23

30 18 3
                                    

İşe bakın ki yıkılan huzurumun ardında saklı şey hemen gösterdi kendini. O ürkütücü ses geri geldi. Koluma yapılmış iğnenin hafif sızısını hissetmeye başladım ve ateşlenmiş bedenimin her yanından ter damlaları süzülüyordu. İşte bu olmamalıydı. Tam kurtuluşa ermiş iken vahşet sahnesinin ortasına bırakıldım. Bu sırada bir şeyler sayıkladığımı hatırlıyorum ama ağzımdan neler çıktı, çıktıysa bile bir anlamı var mıydı bilmiyorum. Kısa süren sızlanma ve sayıklamamdan sonra zihinsel bulanıklığımı geride bıraktım. Artık bedenimin kontrolü yine bendeydi. 
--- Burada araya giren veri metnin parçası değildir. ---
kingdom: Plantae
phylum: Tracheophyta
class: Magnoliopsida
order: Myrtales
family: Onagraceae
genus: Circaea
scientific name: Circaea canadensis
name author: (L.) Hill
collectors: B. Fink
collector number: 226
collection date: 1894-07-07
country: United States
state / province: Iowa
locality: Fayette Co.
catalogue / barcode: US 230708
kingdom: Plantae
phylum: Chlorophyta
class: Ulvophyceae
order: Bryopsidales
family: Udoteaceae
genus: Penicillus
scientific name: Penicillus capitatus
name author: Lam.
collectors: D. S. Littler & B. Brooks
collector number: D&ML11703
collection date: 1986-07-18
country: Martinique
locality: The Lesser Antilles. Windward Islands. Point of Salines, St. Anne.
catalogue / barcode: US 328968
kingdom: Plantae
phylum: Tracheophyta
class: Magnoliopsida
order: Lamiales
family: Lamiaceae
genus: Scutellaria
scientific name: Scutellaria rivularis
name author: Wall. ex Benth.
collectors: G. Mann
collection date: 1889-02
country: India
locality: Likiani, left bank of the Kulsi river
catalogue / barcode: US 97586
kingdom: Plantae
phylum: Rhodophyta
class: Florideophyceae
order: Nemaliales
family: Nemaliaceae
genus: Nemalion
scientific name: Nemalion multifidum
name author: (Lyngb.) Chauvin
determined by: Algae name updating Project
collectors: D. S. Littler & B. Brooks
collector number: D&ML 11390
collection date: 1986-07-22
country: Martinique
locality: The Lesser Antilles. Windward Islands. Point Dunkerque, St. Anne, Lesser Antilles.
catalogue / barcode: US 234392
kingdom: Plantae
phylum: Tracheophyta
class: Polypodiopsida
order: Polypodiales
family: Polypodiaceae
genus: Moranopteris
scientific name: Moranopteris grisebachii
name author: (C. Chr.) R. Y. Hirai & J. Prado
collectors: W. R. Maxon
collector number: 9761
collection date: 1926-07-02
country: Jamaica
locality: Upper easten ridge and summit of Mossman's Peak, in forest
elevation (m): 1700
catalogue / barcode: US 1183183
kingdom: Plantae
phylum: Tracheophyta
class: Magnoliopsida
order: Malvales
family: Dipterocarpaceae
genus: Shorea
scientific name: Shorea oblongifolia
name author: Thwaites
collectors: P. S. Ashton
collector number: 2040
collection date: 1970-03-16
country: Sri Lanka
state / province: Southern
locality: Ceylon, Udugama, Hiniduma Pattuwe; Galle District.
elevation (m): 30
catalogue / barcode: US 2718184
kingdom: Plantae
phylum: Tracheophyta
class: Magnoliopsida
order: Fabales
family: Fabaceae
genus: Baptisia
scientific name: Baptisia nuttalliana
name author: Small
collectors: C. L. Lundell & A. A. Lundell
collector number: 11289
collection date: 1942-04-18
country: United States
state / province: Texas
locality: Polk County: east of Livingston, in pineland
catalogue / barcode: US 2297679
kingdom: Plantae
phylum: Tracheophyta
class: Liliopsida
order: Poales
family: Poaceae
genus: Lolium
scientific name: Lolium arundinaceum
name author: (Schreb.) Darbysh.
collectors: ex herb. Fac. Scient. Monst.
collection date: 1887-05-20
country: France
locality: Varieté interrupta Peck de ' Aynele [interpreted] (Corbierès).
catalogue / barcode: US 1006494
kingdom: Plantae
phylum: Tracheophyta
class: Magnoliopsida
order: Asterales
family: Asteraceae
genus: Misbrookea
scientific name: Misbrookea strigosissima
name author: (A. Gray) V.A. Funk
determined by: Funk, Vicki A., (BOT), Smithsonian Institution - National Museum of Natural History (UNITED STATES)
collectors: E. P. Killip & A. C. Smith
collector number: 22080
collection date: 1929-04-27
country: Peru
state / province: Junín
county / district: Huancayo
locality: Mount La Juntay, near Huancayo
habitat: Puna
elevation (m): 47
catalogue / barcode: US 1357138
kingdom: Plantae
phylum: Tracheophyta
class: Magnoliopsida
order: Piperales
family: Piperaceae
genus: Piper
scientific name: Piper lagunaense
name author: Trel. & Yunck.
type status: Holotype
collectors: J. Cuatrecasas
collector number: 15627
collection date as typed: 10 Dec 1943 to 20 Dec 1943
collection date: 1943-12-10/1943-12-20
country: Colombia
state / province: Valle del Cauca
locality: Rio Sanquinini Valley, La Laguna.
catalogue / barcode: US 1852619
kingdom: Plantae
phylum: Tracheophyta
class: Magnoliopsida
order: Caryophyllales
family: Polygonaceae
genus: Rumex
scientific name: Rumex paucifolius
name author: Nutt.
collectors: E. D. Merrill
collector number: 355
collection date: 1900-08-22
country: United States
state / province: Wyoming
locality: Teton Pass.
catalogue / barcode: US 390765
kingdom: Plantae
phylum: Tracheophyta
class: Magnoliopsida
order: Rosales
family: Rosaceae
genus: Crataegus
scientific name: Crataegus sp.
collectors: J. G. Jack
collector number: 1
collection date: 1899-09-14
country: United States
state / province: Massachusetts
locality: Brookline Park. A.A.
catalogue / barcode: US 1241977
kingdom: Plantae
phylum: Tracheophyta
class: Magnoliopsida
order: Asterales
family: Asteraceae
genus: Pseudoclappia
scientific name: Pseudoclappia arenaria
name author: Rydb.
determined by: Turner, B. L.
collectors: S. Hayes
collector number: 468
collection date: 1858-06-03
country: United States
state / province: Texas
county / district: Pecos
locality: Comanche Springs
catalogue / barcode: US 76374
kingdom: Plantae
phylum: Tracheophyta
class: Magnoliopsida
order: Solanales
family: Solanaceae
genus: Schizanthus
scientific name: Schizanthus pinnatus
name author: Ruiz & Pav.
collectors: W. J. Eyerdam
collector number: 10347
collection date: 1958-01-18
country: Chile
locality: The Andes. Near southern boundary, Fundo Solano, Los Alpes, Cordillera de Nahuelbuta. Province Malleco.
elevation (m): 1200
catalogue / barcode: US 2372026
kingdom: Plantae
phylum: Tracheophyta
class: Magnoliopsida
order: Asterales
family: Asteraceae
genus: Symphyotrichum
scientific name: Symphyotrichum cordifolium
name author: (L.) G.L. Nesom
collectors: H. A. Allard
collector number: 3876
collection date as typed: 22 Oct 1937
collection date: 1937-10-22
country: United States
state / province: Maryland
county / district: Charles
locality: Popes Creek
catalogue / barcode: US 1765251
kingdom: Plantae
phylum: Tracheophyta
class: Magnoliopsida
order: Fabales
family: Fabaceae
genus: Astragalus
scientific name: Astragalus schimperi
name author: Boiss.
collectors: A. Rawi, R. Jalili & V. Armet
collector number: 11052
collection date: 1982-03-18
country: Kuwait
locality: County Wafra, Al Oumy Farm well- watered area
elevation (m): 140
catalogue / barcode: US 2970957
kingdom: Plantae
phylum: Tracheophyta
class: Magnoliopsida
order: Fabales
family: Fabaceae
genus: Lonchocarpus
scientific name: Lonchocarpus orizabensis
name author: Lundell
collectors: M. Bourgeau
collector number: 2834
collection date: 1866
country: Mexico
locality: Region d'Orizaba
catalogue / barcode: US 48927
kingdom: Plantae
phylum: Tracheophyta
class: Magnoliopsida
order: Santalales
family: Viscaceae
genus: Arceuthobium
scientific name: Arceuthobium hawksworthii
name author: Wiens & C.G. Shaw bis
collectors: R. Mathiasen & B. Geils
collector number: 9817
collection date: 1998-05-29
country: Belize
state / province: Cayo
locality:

Görüyordum, duyuyordum ve hissediyordum yeniden. Ama görmek ve hissetmek istediğim yer hiç de burası değildi. Kitabın anlattığı o kutsal mekanda olmayı istedim bütün kalbimle. Ama orada değildim. Hayata ara vermeden önce gördüğüm tablonun ufak değişiklik geçirmiş halindeydim şimdi. Cheney karşımda, ayakta duruyor ve endişeli şekilde bakıyordu. Ama inanmak istemedim. Gözlerindeki o korku, beni kandırmak için kullandığı bir eşya idi sadece.

Başımı çevirip omuzumun dibinde duran o adama baktım. Normalde olsa şok geçirmem gerekirdi fakat artık her şey normal geliyordu bana. O kişi, canımızı emanet ettiğimiz doktorun ta kendisiydi. Merisi gibi akıllı birini tek başına öldüremeyeceği belliydi. Ona yakın birilerinden yardım alması elbette tuhaf değil.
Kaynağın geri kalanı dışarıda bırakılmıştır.